Records from a dataset ::
Start of Block
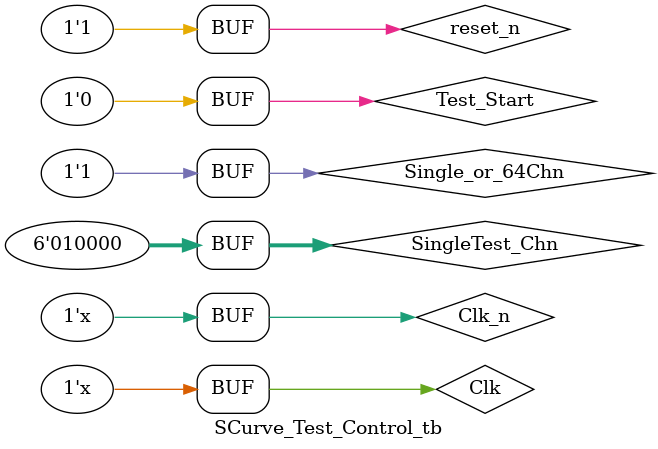
<source format=v>
`timescale 1ns/1ns
module SCurve_Test_Control_tb;
reg Clk;
reg reset_n;
reg Test_Start;
//
wire Single_Test_Start;
reg Single_Test_Done;
reg SCurve_Data_fifo_empty;
reg [15:0] SCurve_Data_fifo_din;
wire SCurve_Data_fifo_rd_ed;
//
reg Single_or_64Chn;
reg [5:0] SingleTest_Chn;
//
wire [63:0] Microroc_CTest_Chn_Out;
wire [9:0] Microroc_10bit_DAC_Out;
wire SC_Param_Load;
reg Microroc_Config_Done;
//
wire [15:0] usb_data_fifo_wr_din;
wire usb_fifo_wr_en;
//
wire SCurve_Test_Done;
//instantiation uut
SCurve_Test_Control uut(
  .Clk(Clk),
  .reset_n(reset_n),
  .Test_Start(Test_Start),
  .Single_Test_Start(Single_Test_Start),
  .Single_Test_Done(Single_Test_Done),
  .SCurve_Data_fifo_empty(SCurve_Data_fifo_empty),
  .SCurve_Data_fifo_din(SCurve_Data_fifo_din),
  .SCurve_Data_fifo_rd_en(SCurve_Data_fifo_rd_en),
  .Single_or_64Chn(Single_or_64Chn),
  .SingleTest_Chn(SingleTest_Chn),
  .Microroc_CTest_Chn_Out(Microroc_CTest_Chn_Out),
  .Microroc_10bit_DAC_Out(Microroc_10bit_DAC_Out),
  .SC_Param_Load(SC_Param_Load),
  .Microroc_Config_Done(Microroc_Config_Done),
  .usb_data_fifo_wr_din(usb_data_fifo_wr_din),
  .usb_data_fifo_wr_en(usb_data_fifo_wr_en),
  .SCurve_Test_Done(SCurve_Test_Done)
);
//initial
initial begin
  Clk = 1'b0;
  reset_n = 1'b0;
  Test_Start = 1'b0;
  Single_Test_Done = 1'b0;
  SCurve_Data_fifo_empty = 1'b0;
  SCurve_Data_fifo_din = 16'b0;
  Single_or_64Chn = 1'b0;
  SingleTest_Chn = 6'b0;
  Microroc_Config_Done = 1'b0;
  #100;
  reset_n = 1'b1;
  #100;
  Single_or_64Chn = 1'b1;
  SingleTest_Chn = 6'd16;
  Test_Start = 1'b1;
  #25;
  Test_Start = 1'b0;
end
//Generate 40M 
localparam High = 12;
localparam Low = 13;
always begin
  #(Low) Clk = ~Clk;
  #(High) Clk = ~Clk;
end
//Generate SC parameter load done signal
reg [2:0] SC_Load_Cnt;
always @(posedge Clk or negedge reset_n)begin
  if(~reset_n)begin
    SC_Load_Cnt <= 3'b0;
    Microroc_Config_Done <= 1'b0;
  end
  else if(SC_Param_Load ||(SC_Load_Cnt != 3'd0 && SC_Load_Cnt <= 3'd7))begin
    SC_Load_Cnt <= SC_Load_Cnt + 1'b1;
    Microroc_Config_Done <= (SC_Load_Cnt == 3'd7);
  end
  else begin
    SC_Load_Cnt <= 3'd0;
    Microroc_Config_Done <= 1'b0;
  end
end
//Generate Single SCurve test done signal
reg [3:0] SCurve_Test_Cnt;
always @(posedge Clk or negedge reset_n)begin
  if(~reset_n)begin
    Single_Test_Done <= 1'b0;
    SCurve_Test_Cnt <= 4'b0;
  end
  else if(Single_Test_Start || (SCurve_Test_Cnt != 4'd0 && SCurve_Test_Cnt <= 4'd15))begin
    SCurve_Test_Cnt <= SCurve_Test_Cnt + 1'b1;
    Single_Test_Done <= (SCurve_Test_Cnt == 4'd15);
  end
  else Single_Test_Done <= 1'b0;
end
//Generate SCurve Data Fifo empty signal
reg [2:0]SCurve_Data_FIFO_Cnt;
wire Clk_n = ~Clk;
always @(posedge Clk_n or negedge reset_n)begin
  if(~reset_n)begin
    SCurve_Data_FIFO_Cnt <= 3'd0;
    SCurve_Data_fifo_empty <= 1'b0;
  end
  else if(SCurve_Data_FIFO_Cnt == 3'd6)begin
    SCurve_Data_fifo_empty <= 1'b1;
    SCurve_Data_FIFO_Cnt <= 3'd0;
  end
  else if(SCurve_Data_fifo_rd_en)begin
    SCurve_Data_fifo_din <= (~SCurve_Data_FIFO_Cnt[0])?{9'h0,4'h1,SCurve_Data_FIFO_Cnt}:{16'h1000};
    SCurve_Data_FIFO_Cnt <= SCurve_Data_FIFO_Cnt + 1'b1;
  end
  else if(Single_Test_Start)
    SCurve_Data_fifo_empty <= 1'b0;
  else
    SCurve_Data_fifo_empty <= SCurve_Data_fifo_empty;
end
endmodule

</source>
End of Block
What the exercise asks :: Only lines containing the word "always" should appear in the answer, and every such line from the records above must be there.

Solved problem ::
always begin
always @(posedge Clk or negedge reset_n)begin
always @(posedge Clk or negedge reset_n)begin
always @(posedge Clk_n or negedge reset_n)begin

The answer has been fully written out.